WORK REQUEST = Reproduce every line of text in the records below word for word, and leave the pictures out of your answer.

AVAILABLE DATA =
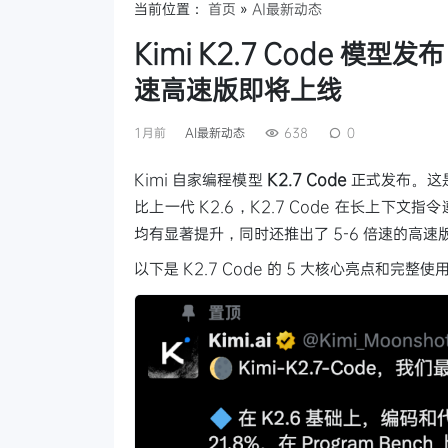
当前位置：
首页
»
AI最新动态
Kimi K2.7 Code 模型
速高速版即将上线
1月前
AI最新动态
638
0
Kimi 自家编程模型
K2.7 Code
正式发布。这
比上一代 K2.6，K2.7 Code 在长上下文
均有显著提升，同时还推出了 5-6 倍速的高速
以下是 K2.7 Code 的 5 大核心亮点和完整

SOLUTION FOR THIS PROBLEM =
当前位置：
首页
»
AI最新动态
Kimi K2.7 Code 模型
速高速版即将上线
1月前
AI最新动态
638
0
Kimi 自家编程模型
K2.7 Code
正式发布。这
比上一代 K2.6，K2.7 Code 在长上下文
均有显著提升，同时还推出了 5-6 倍速的高速
以下是 K2.7 Code 的 5 大核心亮点和完整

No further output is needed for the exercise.